Today, much of their data is actively generated . That means we use the internet every day with laptops, smartphones and we create the data ourselves.
But more and more data will be generated passively . We will have cars, TVs and many other devices that will connect to the internet and will monitor our every move. These technologies will generate the data themselves.
This may sound like an invasion of privacy. However, it also means that technology will adapt itself to each of our specific behaviors.
In the future, technology will be able to use data more efficiently. Ipod designer Tony Fadel developed a program for his new company, Nest, for example.
One of Nest's products is a thermostat. This product will collect the user's data to automatically adjust the temperature according to their wishes.

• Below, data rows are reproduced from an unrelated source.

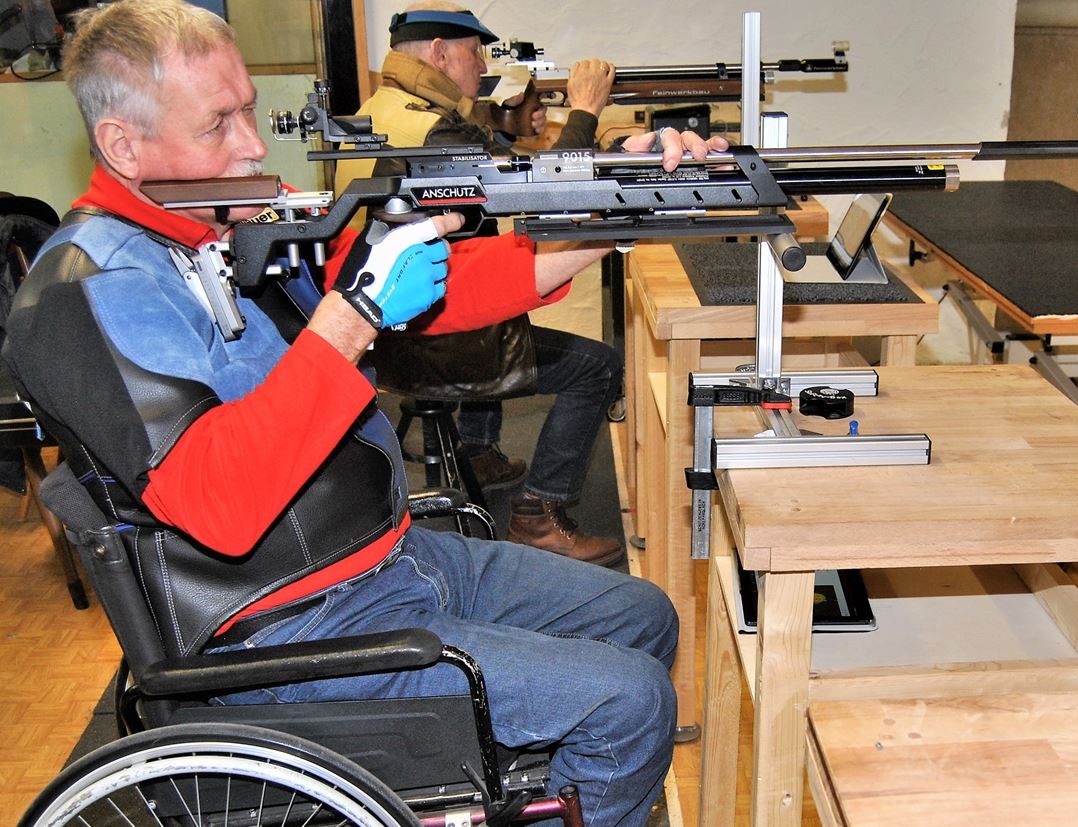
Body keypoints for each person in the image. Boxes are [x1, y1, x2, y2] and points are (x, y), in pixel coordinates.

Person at [2, 1, 726, 825]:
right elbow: (220, 503)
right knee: (626, 701)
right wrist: (351, 317)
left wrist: (614, 211)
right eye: (217, 123)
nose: (250, 143)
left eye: (247, 108)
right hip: (286, 626)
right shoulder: (85, 297)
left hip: (387, 556)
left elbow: (456, 284)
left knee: (641, 611)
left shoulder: (228, 219)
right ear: (123, 145)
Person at [334, 2, 628, 566]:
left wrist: (504, 126)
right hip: (435, 338)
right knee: (598, 365)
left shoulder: (381, 109)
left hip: (380, 322)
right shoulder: (439, 128)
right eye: (476, 52)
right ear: (442, 53)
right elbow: (557, 197)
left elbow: (469, 159)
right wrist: (585, 111)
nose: (482, 64)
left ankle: (479, 449)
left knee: (485, 271)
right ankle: (539, 512)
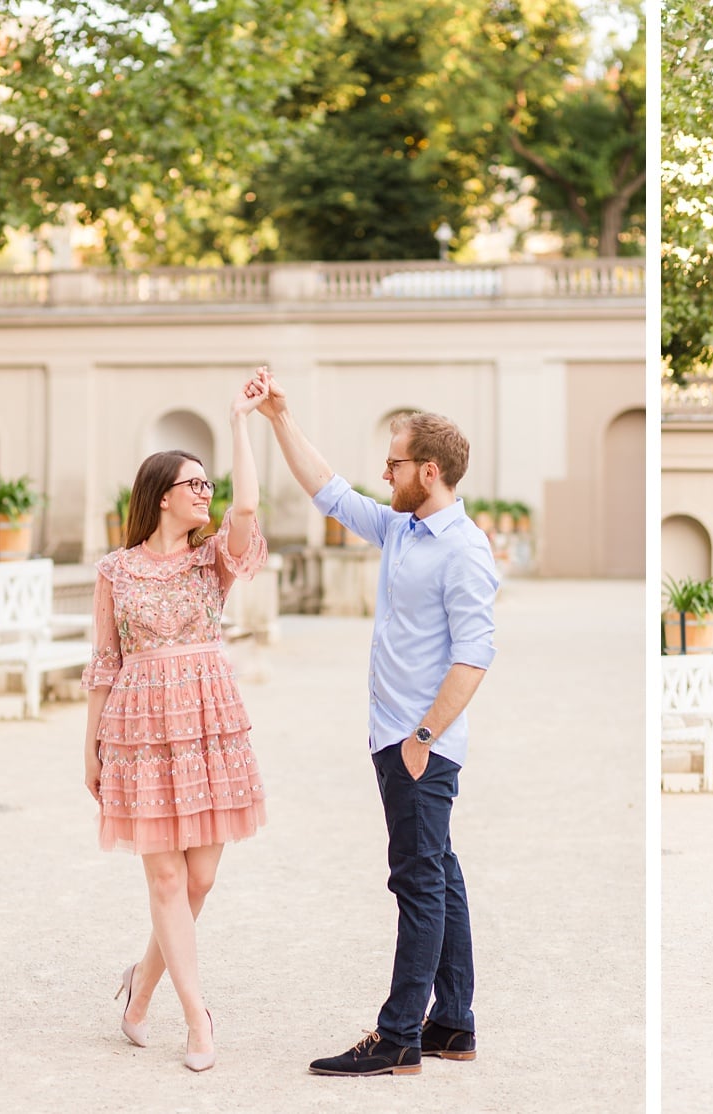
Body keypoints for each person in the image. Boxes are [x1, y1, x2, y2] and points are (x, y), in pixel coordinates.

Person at [246, 368, 498, 1077]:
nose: (382, 472)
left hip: (420, 747)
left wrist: (421, 740)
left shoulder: (462, 549)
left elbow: (475, 658)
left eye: (393, 463)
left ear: (428, 470)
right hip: (397, 740)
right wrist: (278, 418)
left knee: (417, 882)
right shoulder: (403, 528)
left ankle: (397, 1039)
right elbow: (326, 488)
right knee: (439, 875)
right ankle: (452, 1023)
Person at [82, 378, 271, 1072]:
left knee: (198, 883)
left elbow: (247, 504)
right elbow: (104, 663)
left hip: (205, 721)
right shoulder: (116, 571)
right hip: (137, 729)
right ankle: (198, 1019)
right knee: (164, 881)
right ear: (162, 493)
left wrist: (239, 421)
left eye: (209, 484)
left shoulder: (210, 560)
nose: (207, 493)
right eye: (194, 484)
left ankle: (140, 986)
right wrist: (91, 750)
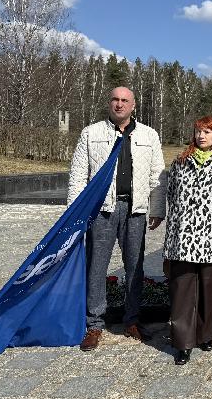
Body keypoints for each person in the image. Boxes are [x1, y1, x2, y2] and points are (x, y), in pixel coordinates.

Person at [68, 87, 166, 352]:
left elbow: (158, 175)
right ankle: (94, 324)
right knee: (96, 267)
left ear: (133, 105)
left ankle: (132, 319)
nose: (119, 104)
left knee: (135, 267)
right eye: (115, 99)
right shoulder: (91, 133)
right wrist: (74, 212)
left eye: (125, 100)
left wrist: (157, 209)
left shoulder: (149, 135)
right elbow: (78, 174)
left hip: (135, 210)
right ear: (109, 103)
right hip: (101, 210)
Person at [163, 117, 212, 365]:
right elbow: (172, 197)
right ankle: (183, 342)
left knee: (208, 290)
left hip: (211, 237)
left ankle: (205, 334)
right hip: (183, 238)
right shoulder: (180, 162)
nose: (202, 136)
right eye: (198, 131)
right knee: (182, 292)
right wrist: (173, 233)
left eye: (207, 132)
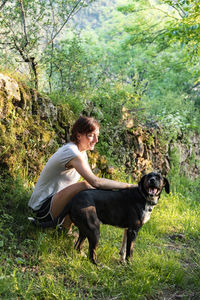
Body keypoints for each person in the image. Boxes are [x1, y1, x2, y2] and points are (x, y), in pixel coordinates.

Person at [28, 115, 132, 231]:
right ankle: (66, 228)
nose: (96, 140)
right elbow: (95, 182)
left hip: (54, 203)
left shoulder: (82, 153)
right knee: (84, 186)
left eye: (97, 136)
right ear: (78, 135)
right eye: (91, 135)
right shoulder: (72, 153)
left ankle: (65, 229)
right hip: (41, 209)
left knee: (86, 191)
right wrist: (128, 186)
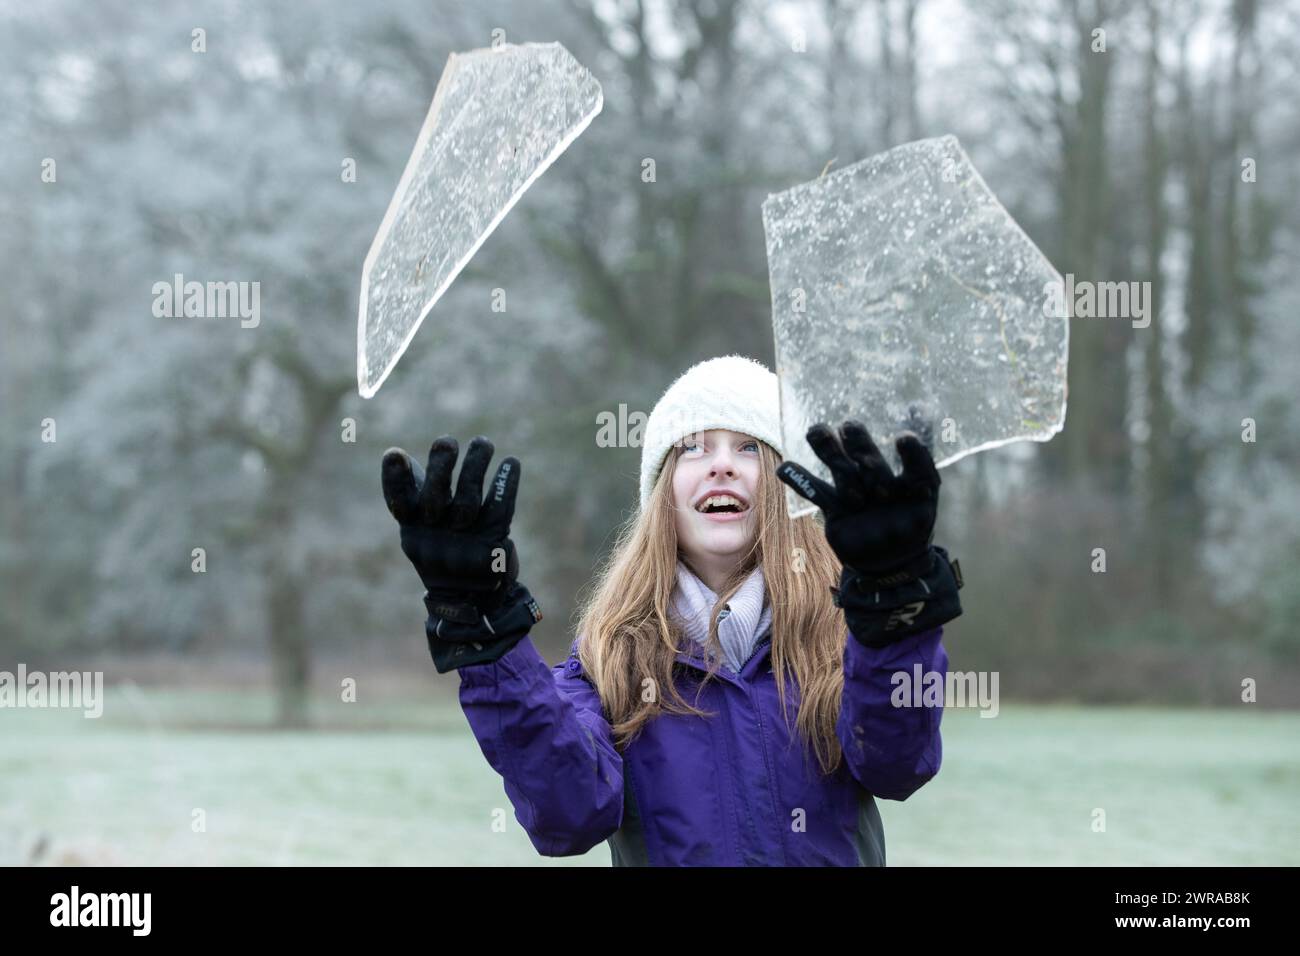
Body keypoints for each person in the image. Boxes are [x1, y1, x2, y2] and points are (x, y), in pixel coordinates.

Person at [380, 354, 963, 866]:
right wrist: (486, 636)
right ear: (662, 496)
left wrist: (893, 599)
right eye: (692, 449)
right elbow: (568, 815)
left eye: (749, 448)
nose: (722, 465)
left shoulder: (846, 636)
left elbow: (899, 763)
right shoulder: (610, 661)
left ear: (788, 492)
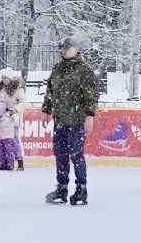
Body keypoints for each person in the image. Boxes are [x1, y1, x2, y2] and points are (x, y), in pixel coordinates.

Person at [43, 36, 100, 205]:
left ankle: (81, 189)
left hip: (76, 120)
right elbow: (50, 90)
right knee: (60, 155)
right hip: (60, 119)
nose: (64, 50)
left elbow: (92, 95)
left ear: (77, 49)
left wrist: (89, 115)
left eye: (68, 47)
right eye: (62, 47)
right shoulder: (58, 69)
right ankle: (62, 188)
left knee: (76, 155)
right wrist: (46, 109)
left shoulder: (84, 71)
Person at [0, 72, 24, 171]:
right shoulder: (0, 89)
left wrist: (15, 109)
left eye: (6, 78)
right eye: (3, 78)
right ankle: (3, 162)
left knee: (14, 139)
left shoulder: (18, 89)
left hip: (12, 117)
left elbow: (22, 102)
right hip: (1, 118)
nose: (5, 80)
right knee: (1, 140)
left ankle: (19, 161)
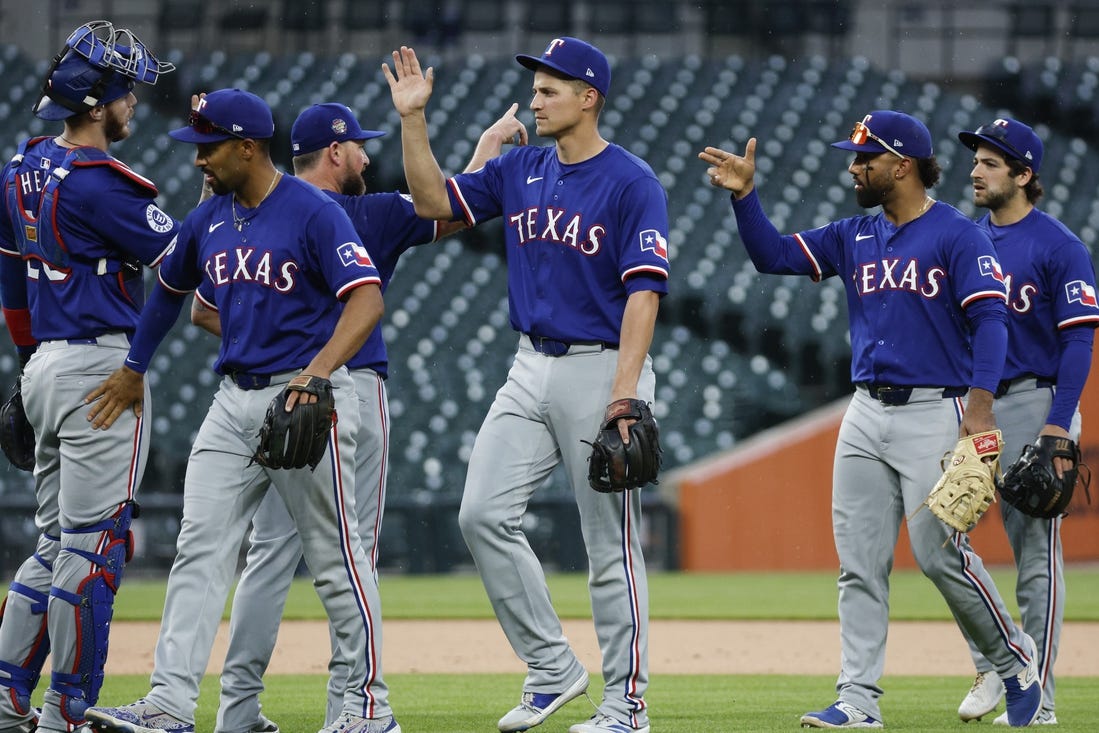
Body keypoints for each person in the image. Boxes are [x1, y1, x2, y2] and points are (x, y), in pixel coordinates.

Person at [698, 110, 1044, 728]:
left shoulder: (958, 235)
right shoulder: (854, 233)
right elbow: (773, 256)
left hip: (935, 410)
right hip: (864, 411)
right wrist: (746, 198)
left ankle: (1014, 660)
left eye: (866, 159)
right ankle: (858, 698)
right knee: (858, 564)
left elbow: (992, 321)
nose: (855, 168)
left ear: (902, 165)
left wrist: (981, 410)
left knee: (940, 554)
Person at [203, 101, 527, 733]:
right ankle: (353, 709)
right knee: (353, 555)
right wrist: (486, 147)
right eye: (358, 148)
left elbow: (204, 308)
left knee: (267, 557)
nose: (366, 158)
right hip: (347, 391)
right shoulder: (368, 212)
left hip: (271, 392)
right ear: (335, 153)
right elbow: (448, 206)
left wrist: (276, 341)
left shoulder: (258, 212)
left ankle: (238, 708)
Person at [80, 88, 396, 733]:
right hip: (233, 402)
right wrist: (135, 367)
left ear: (247, 146)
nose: (198, 160)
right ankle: (169, 704)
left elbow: (366, 301)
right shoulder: (211, 219)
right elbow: (168, 293)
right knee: (199, 549)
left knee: (336, 557)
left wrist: (317, 374)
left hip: (303, 399)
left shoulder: (313, 210)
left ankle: (368, 709)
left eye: (209, 147)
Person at [384, 38, 669, 733]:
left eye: (549, 89)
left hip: (601, 366)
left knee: (610, 545)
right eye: (535, 89)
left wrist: (624, 395)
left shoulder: (632, 182)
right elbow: (429, 201)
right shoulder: (519, 169)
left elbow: (643, 295)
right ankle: (552, 667)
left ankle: (625, 706)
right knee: (480, 513)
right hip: (528, 363)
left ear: (588, 97)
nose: (535, 99)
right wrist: (412, 119)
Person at [0, 21, 176, 733]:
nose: (132, 102)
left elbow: (11, 285)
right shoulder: (107, 188)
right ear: (98, 102)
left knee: (52, 543)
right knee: (93, 547)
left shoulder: (19, 168)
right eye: (126, 91)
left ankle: (9, 699)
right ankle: (66, 711)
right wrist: (137, 364)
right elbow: (178, 267)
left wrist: (24, 374)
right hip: (102, 365)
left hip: (43, 361)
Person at [952, 118, 1099, 726]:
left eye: (991, 161)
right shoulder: (963, 239)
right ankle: (1001, 661)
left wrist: (1058, 425)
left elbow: (1079, 340)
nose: (976, 170)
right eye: (978, 159)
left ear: (1024, 174)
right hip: (975, 407)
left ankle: (1039, 698)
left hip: (1037, 403)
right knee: (943, 541)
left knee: (1036, 554)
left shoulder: (1059, 245)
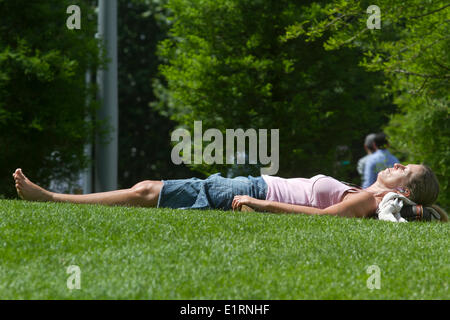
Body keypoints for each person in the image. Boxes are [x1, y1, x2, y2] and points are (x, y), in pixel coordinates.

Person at [12, 163, 448, 222]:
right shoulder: (368, 191)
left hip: (249, 189)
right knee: (146, 191)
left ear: (406, 188)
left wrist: (261, 204)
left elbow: (321, 219)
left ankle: (51, 199)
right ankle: (51, 198)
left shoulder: (368, 200)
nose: (393, 164)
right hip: (246, 184)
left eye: (402, 168)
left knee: (145, 191)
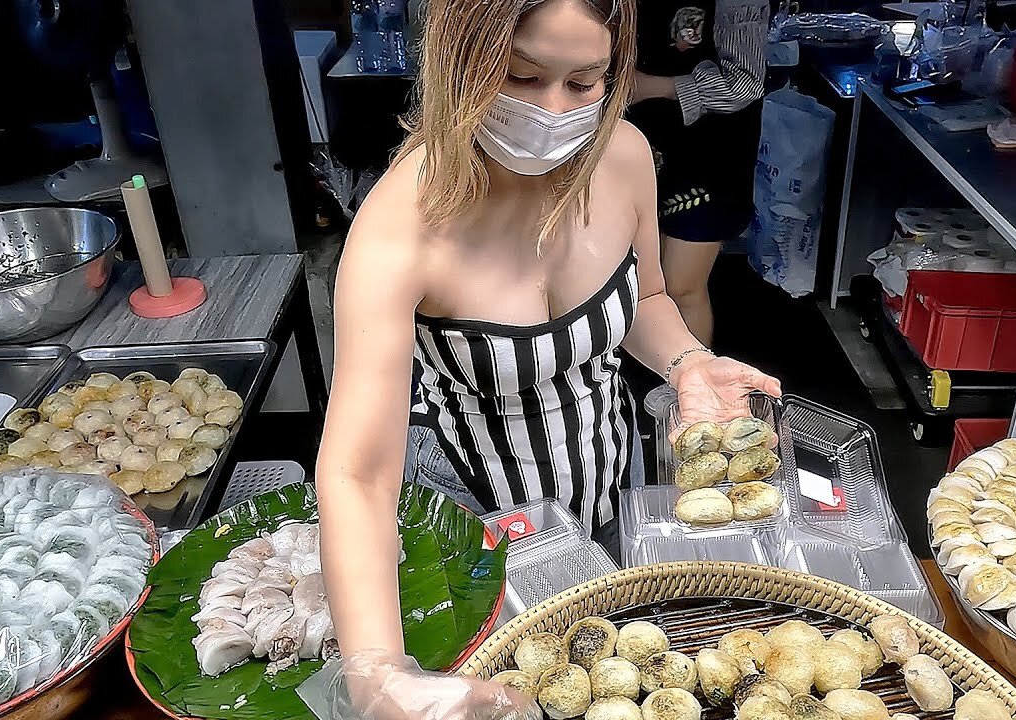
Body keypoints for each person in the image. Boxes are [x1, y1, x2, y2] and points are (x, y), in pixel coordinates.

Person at [316, 0, 780, 716]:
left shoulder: (622, 158)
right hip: (473, 516)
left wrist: (688, 360)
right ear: (460, 62)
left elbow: (648, 295)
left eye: (584, 81)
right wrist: (377, 672)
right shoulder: (401, 228)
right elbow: (356, 472)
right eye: (522, 77)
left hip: (602, 470)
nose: (554, 109)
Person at [626, 0, 769, 345]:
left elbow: (744, 85)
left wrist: (647, 86)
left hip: (709, 155)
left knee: (681, 287)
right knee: (644, 280)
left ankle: (690, 390)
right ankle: (653, 374)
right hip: (643, 144)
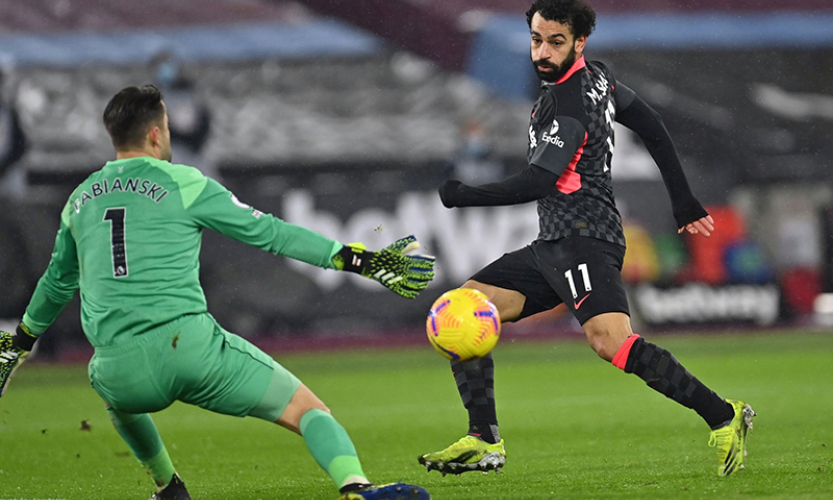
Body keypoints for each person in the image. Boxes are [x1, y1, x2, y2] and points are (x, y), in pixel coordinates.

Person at [0, 85, 434, 500]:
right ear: (156, 132)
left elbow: (57, 283)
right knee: (309, 411)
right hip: (188, 349)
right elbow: (271, 234)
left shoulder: (79, 200)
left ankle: (168, 486)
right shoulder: (184, 183)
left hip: (117, 369)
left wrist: (20, 343)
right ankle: (354, 486)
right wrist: (362, 261)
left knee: (118, 395)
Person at [418, 0, 755, 479]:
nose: (543, 51)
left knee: (611, 343)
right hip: (554, 242)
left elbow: (538, 181)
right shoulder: (599, 79)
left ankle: (724, 415)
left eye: (556, 41)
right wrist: (682, 199)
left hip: (586, 240)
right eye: (537, 39)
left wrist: (462, 194)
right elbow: (653, 126)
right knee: (465, 304)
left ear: (579, 42)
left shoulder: (571, 100)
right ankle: (483, 439)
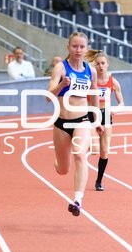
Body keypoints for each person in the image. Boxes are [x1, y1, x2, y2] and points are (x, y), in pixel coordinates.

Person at [48, 32, 103, 216]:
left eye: (82, 47)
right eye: (75, 46)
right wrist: (62, 85)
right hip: (61, 122)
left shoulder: (91, 71)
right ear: (68, 47)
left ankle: (78, 200)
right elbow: (49, 97)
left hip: (82, 120)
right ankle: (59, 162)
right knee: (63, 169)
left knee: (80, 155)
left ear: (86, 49)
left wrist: (97, 121)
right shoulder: (60, 68)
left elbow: (94, 96)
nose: (78, 50)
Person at [86, 50, 124, 191]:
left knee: (104, 151)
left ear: (107, 64)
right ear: (94, 65)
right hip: (91, 113)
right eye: (98, 64)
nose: (100, 66)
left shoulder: (113, 82)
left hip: (106, 115)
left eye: (103, 63)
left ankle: (99, 181)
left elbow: (121, 103)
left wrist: (116, 109)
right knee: (94, 149)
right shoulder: (90, 80)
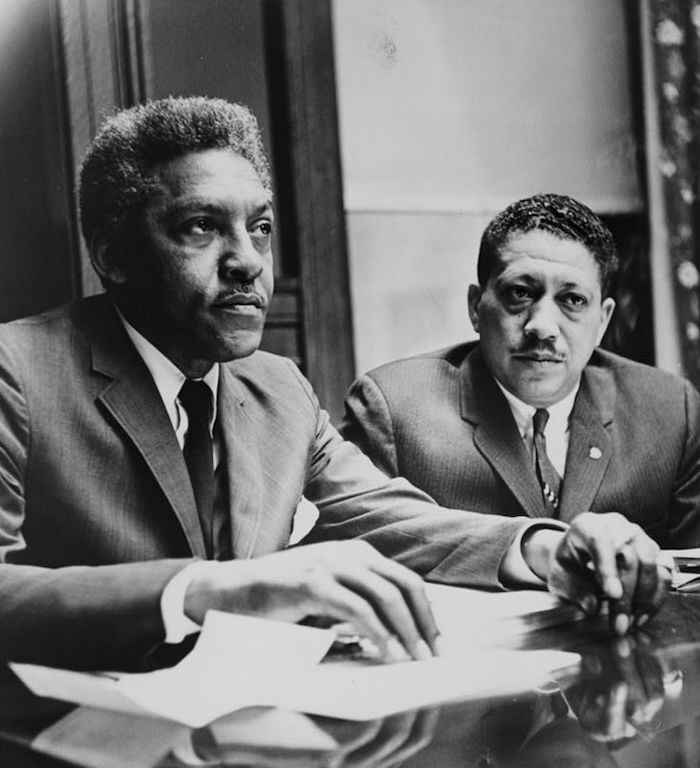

You won't have to program the Nest after it collects your data – it will use the data itself to do so. For example, it might know that you prefer a cooler living room during the day and a warmer bedroom at night. The more you use it, the better it will understand and meet your needs.
The data is collected in an orderly and networked manner. So you will be able to adjust the temperature with your smartphone and review past data. It is clear that Big Data is having a great influence on technology, the environment and our lives. Will you become a part of it?
Final Summary
The main message of the book:
Big Data requires a new way of thinking, new tools, a new approach to data analysis in general. However, if you can manage unstructured data, the benefits it brings are immense. Big Data will play an increasingly important role in our future. So don't miss out! Practical advice: Experiment! Feeling still drowsy about using Big Data? Actually you don't have to do it directly. Ask a Big Data company like Kaggle to analyze some of the data for you. You will understand some issues and know if you are ready for Big Data or not. Don't rush – slowly but surely and make sure you are prepared for it.